NPT closed the week at $1.99, down 50% over five trading days. The stock had traded above $7 a month ago. Friday's 8.7% bounce did little to ease the quarterly loss of 73%.
Short interest unwound violently during the sell-off. Shares shorted fell 40% on Wednesday alone, dropping from 870,000 to 316,000. For the week, estimated short interest climbed 54% on a net basis — but that figure masks an intraday spike above 870,000 on April 20, followed by fast covering. As a percent of float, shorts currently sit at 1.42%, down from levels above 3% earlier in the month. Cost to borrow dipped to 292% from 325% a week ago, though it remains elevated in absolute terms. Utilisation eased to 88% from near-maxed levels above 99%; the stock spent nine consecutive days in April at or above 99% utilisation, hitting the 52-week peak of 100% on April 3 and April 8. The drop in utilisation suggests fresh shares entered the lending pool as the price cratered, allowing some shorts to close without pushing borrow availability to zero.
ORTEX's short score fell from above 81 to 75 over the past week, reflecting the reduction in absolute shares shorted. The score had climbed steadily through mid-April as utilisation maxed out and cost to borrow spiked. The reversal this week suggests the setup has become less charged — not because sentiment improved, but because many shorts exited or were stopped out during the decline. Days-to-cover ranks in the 66th percentile, indicating turnover is reasonable relative to short size. Utilisation still ranks in the 2nd percentile among US names, meaning very few stocks are more fully borrowed.
Ownership remains tightly held. Three individuals — Hui Xu, Qiangang Qiu, and Jian Huang — control 84% of shares. Invesco and Fidelity took small positions in the first quarter, totalling 27,000 shares combined. The lock on float amplifies volatility; thin trading and concentrated ownership mean moves like this week's can happen on modest volume. Institutional coverage is nearly absent.
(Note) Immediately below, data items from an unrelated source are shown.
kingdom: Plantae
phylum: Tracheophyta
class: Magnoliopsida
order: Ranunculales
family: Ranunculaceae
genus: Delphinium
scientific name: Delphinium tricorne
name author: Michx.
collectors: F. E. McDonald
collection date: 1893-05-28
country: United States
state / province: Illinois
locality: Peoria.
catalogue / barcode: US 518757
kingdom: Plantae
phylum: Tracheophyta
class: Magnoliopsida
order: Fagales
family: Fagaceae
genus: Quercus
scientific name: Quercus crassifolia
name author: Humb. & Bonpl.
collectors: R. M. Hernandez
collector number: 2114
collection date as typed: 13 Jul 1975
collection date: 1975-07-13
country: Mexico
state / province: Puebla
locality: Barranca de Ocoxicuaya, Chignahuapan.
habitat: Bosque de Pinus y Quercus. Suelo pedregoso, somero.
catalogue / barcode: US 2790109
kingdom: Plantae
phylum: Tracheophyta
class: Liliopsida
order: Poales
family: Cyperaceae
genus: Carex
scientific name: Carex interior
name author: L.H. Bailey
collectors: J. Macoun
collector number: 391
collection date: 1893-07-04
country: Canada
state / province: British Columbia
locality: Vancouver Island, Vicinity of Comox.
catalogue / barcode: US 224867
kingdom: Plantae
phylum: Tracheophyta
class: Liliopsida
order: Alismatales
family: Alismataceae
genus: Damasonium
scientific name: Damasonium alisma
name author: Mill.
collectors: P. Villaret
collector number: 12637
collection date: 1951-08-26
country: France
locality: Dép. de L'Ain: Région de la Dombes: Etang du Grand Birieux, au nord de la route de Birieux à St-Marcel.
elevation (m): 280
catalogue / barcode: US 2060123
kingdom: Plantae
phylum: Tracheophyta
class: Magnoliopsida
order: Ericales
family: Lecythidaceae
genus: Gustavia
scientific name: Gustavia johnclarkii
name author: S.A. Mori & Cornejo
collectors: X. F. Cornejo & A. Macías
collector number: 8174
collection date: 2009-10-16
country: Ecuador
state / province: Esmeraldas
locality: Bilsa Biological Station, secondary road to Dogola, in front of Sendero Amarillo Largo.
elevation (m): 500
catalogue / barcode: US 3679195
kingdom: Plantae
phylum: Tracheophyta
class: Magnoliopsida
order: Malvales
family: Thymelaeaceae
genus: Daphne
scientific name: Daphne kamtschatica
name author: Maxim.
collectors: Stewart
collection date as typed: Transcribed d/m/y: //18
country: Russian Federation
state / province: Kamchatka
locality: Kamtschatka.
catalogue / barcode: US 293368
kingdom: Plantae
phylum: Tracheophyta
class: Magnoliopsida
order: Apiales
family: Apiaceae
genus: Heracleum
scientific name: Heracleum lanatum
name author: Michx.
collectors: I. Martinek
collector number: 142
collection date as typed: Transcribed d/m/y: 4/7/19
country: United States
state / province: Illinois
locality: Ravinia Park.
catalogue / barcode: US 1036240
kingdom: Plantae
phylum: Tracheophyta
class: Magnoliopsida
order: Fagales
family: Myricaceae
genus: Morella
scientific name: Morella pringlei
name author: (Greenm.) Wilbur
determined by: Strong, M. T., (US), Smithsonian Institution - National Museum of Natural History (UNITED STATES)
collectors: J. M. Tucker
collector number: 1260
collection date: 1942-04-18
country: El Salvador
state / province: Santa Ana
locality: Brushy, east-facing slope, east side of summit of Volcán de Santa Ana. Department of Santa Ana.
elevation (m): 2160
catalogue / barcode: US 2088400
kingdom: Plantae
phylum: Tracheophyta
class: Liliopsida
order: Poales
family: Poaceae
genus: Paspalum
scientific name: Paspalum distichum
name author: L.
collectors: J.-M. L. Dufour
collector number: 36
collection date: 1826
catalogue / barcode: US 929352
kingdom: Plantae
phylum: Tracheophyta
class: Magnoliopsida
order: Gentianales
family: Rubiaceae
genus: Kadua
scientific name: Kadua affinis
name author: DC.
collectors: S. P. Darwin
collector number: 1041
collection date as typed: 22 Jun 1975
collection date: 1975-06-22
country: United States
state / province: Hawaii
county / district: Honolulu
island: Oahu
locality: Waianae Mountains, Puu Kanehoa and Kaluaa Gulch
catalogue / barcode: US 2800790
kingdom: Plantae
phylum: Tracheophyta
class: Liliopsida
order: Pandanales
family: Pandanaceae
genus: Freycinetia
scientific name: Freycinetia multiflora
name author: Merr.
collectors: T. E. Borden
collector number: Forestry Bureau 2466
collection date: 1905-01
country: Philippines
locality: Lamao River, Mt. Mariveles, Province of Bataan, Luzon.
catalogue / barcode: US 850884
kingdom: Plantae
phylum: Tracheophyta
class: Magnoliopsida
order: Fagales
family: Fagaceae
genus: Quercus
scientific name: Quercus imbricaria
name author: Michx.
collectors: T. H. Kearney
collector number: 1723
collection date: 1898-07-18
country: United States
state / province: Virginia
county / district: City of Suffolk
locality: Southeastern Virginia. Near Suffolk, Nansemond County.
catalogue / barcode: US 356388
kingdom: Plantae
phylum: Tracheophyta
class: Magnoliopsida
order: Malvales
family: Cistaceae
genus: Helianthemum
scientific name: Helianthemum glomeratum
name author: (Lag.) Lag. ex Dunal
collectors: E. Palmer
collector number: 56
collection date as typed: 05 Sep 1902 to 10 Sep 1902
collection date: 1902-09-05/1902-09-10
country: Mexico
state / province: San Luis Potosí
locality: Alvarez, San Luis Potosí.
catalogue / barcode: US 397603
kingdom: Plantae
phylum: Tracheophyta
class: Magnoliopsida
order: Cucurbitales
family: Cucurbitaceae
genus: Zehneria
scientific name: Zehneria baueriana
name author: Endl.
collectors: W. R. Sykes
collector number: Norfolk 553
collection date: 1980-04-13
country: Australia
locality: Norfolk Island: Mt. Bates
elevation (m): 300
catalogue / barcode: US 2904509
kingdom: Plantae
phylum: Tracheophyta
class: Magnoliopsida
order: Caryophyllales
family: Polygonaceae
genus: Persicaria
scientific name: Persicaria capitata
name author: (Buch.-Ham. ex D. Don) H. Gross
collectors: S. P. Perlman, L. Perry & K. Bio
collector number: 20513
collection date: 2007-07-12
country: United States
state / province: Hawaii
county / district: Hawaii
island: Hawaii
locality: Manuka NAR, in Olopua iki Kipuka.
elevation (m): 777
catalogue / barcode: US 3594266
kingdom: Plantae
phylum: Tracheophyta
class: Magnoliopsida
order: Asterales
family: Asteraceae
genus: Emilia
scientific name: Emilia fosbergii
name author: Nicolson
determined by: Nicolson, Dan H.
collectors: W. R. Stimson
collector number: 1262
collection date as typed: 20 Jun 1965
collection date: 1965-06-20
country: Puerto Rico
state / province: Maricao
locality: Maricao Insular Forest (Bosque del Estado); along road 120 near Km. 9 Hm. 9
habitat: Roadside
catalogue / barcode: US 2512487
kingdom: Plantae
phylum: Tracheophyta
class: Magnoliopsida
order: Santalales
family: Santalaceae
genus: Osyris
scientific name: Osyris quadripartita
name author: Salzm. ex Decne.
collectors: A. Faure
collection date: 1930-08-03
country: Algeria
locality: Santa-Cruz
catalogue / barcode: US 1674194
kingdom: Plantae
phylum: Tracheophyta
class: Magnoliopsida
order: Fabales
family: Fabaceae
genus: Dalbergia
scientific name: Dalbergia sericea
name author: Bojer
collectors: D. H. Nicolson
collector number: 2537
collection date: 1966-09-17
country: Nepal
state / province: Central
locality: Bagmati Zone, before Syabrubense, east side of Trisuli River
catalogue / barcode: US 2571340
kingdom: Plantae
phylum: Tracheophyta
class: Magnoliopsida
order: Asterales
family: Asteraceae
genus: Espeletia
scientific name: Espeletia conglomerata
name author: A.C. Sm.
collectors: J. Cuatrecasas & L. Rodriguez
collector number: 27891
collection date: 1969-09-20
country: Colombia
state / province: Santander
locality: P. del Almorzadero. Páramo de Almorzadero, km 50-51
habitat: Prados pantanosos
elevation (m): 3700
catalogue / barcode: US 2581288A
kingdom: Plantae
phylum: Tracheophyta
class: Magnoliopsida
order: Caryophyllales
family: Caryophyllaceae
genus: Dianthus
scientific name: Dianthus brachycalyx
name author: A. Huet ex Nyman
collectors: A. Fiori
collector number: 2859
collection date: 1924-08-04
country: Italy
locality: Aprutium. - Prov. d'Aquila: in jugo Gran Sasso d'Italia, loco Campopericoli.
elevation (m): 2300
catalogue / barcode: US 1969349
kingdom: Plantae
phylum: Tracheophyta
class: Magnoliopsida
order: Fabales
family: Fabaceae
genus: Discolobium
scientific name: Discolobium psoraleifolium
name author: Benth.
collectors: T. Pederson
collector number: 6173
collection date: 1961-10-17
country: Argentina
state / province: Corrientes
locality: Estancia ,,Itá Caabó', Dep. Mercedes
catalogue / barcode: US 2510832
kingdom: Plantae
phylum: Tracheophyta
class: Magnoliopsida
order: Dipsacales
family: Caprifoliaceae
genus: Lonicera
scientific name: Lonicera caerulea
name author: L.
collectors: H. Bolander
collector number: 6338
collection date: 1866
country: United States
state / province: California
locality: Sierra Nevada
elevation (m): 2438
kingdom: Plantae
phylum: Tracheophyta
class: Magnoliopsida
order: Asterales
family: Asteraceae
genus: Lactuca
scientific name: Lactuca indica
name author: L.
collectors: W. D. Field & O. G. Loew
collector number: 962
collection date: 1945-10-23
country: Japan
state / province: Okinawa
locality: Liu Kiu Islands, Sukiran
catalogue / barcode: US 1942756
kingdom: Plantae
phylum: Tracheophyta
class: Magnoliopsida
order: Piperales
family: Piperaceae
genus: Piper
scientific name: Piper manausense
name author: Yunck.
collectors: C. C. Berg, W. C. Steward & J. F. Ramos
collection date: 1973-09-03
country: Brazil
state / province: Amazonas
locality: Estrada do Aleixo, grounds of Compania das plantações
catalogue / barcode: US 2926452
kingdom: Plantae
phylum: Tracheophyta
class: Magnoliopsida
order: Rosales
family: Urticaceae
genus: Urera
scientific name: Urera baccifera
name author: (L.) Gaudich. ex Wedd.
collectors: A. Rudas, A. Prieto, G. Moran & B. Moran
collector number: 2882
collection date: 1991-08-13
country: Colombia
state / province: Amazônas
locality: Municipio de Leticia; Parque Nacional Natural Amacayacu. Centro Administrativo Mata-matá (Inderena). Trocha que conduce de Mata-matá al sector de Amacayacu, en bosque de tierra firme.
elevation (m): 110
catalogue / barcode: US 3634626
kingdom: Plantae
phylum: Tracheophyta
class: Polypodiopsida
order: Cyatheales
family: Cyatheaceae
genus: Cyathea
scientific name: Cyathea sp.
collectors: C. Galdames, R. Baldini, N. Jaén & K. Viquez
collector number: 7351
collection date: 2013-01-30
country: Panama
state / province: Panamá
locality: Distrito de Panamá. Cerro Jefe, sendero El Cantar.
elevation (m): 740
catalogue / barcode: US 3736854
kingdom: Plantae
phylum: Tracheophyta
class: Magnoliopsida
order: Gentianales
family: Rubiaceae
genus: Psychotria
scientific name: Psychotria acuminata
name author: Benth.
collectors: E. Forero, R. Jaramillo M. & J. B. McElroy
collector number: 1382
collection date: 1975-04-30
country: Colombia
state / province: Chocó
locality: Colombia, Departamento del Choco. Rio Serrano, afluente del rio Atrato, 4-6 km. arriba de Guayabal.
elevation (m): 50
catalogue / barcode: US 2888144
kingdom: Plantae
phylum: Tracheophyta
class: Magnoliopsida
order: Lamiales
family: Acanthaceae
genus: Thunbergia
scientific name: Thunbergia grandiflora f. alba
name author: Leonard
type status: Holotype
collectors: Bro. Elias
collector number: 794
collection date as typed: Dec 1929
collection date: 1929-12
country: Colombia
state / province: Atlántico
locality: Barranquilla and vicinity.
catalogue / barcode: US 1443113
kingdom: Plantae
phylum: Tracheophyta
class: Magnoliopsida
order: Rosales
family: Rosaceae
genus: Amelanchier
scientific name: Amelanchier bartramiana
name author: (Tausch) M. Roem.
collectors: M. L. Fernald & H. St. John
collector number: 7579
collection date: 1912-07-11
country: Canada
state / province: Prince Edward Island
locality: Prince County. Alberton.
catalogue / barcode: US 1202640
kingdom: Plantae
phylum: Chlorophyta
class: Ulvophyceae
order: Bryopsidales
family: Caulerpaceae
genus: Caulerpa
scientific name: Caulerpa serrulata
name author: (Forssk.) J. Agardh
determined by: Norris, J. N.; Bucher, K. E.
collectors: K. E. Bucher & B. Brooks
Valuation data is stale, with the most recent enterprise value figure dating to mid-2025. The company reports earnings May 22. The last print in November triggered a 7.8% drop the next day, though the stock recovered 25% over the following week. The dividend score of 24 suggests no meaningful payout history. The sector score of 70 places the name in the upper tier of trading and distribution names, though that ranking predates the recent collapse.
The next print will be the first test of whether the business can support a market cap that has now shrunk below $45 million. Watch whether the three controlling shareholders file any changes to their positions; no movement has been reported since late March. The violent short-covering pattern this week suggests traders are no longer willing to bet against the stock at these levels, at least not with borrowed shares. What happens next depends on whether insiders hold or begin to distribute into any bounce.